For the record, anaconda.org allows for per-package upload permissions in a shared organization feed. So it sounds like a good solution for our use case.

For the longer term, I still think that would be nice for the wider Python community to have a standard way to publish nightly builds on an official channel, for instance, on a nightly.pypi.org instance of warehouse (with a generic time-based or sequence-based retention policy). This would make it easy for the test automation of all project be able to run their tests against the latest development branch of all their dependencies.

It would even make it easier for CPython itself to test that a new Python release will have quick support of all the major top level dependencies of the ecosystem.

4 Likes

If you have an Azure Pipelines account, you should be able to set up an Azure Artifacts feed. Unfortunately I don’t think the permissions allow for public read/authenticated upload yet, but it might suit your needs?

1 Like

There is public read for public projects.

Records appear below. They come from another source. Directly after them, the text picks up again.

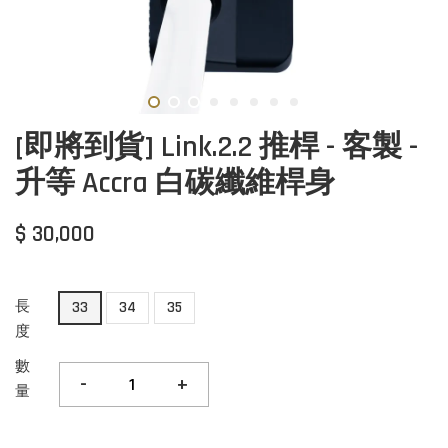
[即將到貨] Link.2.2 推桿 - 客製 -
升等 Accra 白碳纖維桿身
$ 30,000
長
33
34
35
度
數
-
+
量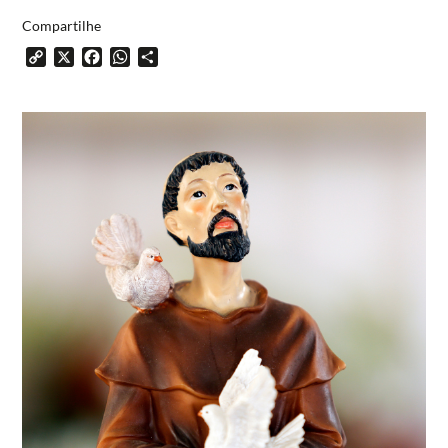
Compartilhe
Copy
X
Facebook
WhatsApp
Share
Link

It’s possible to create tokens to allow several open source projects by different teams to push their nightly wheels into a shared feed but:

  • the maximum duration for a token (Personal Access Tokens) with 1y which means that continuous integrations system will have to renew tokens every year.
  • you have no per-package granular permissions (only feed-level permissions): so open-source-project-a can upload a new version of open-source-project-b if they both share a feed.

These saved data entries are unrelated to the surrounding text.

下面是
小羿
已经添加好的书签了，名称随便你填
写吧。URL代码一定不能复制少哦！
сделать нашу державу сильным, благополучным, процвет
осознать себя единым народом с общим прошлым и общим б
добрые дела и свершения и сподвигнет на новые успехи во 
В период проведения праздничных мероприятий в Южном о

Anaconda channels are more versatile and granular w.r.t. permissions and tokens. They have per-package upload semantics closer to the main pypi.org server.

1 Like

We at Vaex are thinking about doing nightly releases as well, and I think this would be a really good idea. I’m in favor of using test.pypi.org first, and see how that goes. And I think it would be really valuable for a nightly CI to take eachothers nightly packages, e.g. numpy, scipy, pandas, sklearn. This should help with the stability of the whole ecosystem.

1 Like

Personally I think this seems like a cool idea.

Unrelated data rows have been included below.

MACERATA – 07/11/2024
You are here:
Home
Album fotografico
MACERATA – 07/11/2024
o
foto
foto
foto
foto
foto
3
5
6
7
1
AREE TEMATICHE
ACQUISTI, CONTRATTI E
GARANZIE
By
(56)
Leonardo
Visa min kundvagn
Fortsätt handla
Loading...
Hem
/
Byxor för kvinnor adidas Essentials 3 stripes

This is a bit trickier. Right now, the only “dangerous” thing people can do via the Warehouse API, to change the state of resources on PyPI, is upload/publish a distribution. I do suggest you file an issue on the Warehouse GitHub issue tracker to suggest the ability for a project maintainer or owner to delete a file via the API – now that we have support for API tokens it’s safer than it used to be to then automate PyPI API interactions off a CI or other server.

More money will help us overhaul and improve the PyPI API.

2 Likes

Update: several projects from the scipy ecosystem currently share the following anaconda.org hosted pypi compatible index for nightly builds:

1 Like

So four years later, is there anyway to automatize release or release assets deletion on tests.pypi.org ?

CI deletion is not possible unless someone implement an action in github that uses trusted publishing. Currently, deleting an asset or a release is a manual action for me because of 2FA.